Under Article 35(3) of the EU General Data Protection Regulation (GDPR), organisations are required to conduct a data protection impact assessment (DPIA) where they: (i) engage in a systematic and extensive evaluation of personal aspects of individuals, based on automated processing, and on which decisions are based that produce legal or other effects that concern the individual, or (ii) process special categories of personal data (e.g. health data) on a large scale or personal data relating to criminal convictions, or (iii) engage in a systematic monitoring of a publically accessible area on a large scale.
The French data protection authority, the Commission Nationale de l’Informatique et des Libertés (CNIL), had published a draft list of processing operations which require a DPIA to be carried out prior to the processing of personal data. These include: (i) the processing of health data by health establishments, (ii) the processing of genetic data of vulnerable persons, (iii) profiling of employees for HR purposes, (iv) monitoring of employees for HR purposes, (v) processing of personal data in the context of whistleblowing helplines, (vi) various types of profiling, (vii) and the processing of biometric data.
The CNIL’s list was been submitted to the European Data Protection Board (EDPB) for approval. Under Article 64(1) of the GDPR, where a Member State data protection authority (DPA) intends to adopt a list of processing operations which require a DPIA, the DPA must submit the draft list to the EDPB. The EDPB will then issue an opinion on the list, with the aim of ensuring a harmonised approach to data processing across the EU.
In its opinion, published and adopted on 25 September 2018, the EDPB asked the CNIL to explicitly clarify that the list is not exhaustive, and to highlight that the creation of a DPIA list was based on the Article 29 Working Party (the predecessor to the EDPB) guidelines on DPIAs.
Regarding the processing of biometric data listed by the CNIL, the EDPB was of the opinion that processing biometric data, without more factors, likely to represent a “high risk to the rights and freedoms of individuals.” Rather, a DPIA is required to be conducted where biometric data is processed for the purpose of uniquely identifying an individual in conjunction with at least one other criteria.
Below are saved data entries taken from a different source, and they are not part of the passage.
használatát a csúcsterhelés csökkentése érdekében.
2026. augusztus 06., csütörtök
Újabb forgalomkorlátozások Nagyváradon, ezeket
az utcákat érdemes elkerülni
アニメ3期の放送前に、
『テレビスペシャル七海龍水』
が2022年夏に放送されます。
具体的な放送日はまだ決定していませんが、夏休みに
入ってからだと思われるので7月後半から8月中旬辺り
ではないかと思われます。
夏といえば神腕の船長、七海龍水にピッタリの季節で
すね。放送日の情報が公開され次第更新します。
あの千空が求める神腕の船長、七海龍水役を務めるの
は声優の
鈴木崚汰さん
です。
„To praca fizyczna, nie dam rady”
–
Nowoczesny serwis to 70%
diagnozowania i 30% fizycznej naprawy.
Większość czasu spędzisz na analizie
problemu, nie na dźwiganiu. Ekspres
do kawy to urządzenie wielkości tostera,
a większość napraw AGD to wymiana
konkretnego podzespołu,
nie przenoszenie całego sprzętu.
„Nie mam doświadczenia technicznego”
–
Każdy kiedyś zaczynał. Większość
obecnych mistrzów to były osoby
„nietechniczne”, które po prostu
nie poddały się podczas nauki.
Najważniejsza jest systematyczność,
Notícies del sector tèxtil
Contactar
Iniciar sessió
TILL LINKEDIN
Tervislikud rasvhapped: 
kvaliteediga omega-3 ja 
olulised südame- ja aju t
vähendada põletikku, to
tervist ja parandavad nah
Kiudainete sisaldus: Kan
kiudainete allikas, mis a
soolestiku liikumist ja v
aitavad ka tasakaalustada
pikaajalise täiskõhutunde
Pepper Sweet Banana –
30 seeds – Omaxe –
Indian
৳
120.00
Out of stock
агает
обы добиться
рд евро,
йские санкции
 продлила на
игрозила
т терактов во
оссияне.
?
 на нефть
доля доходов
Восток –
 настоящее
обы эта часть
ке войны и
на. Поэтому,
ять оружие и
As such, the EDPB required the CNIL to amend their list so that a DPIA is required where biometric data is processed for the purpose of uniquely identifying an individual only when done in conjunction with at least one other triggering criteria, to be applied without prejudice to Article 35(3) of the GDPR.
On the processing of genetic data, the EDPB also considered that the processing of genetic data on its own does not necessarily represent a “high risk to the rights and freedoms of individuals.” The EDPB therefore has asked the CNIL to amend its list so that a DPIA is required where the processing of genetic data is done in conjunction with at least one other criteria, to be applied without prejudice to Article 35(3) of the GDPR.
Notably, the CNIL’s initial list did not contain reference to processing location data. The EDPB asked CNIL to include in its list a reference to the processing of location data, together with another criterion.
The EDPB also requested refinement of references to DPIAs in the event of employee monitoring. Specifically, the EDPB requested the CNIL to add additional criteria where the employee monitoring involves vulnerable data subjects and systematic monitoring of individuals.
In response to the EDPB’s opinion, the CNIL accepted all of the EDPB recommendations and on 6 November 2018 published an updated list, available here.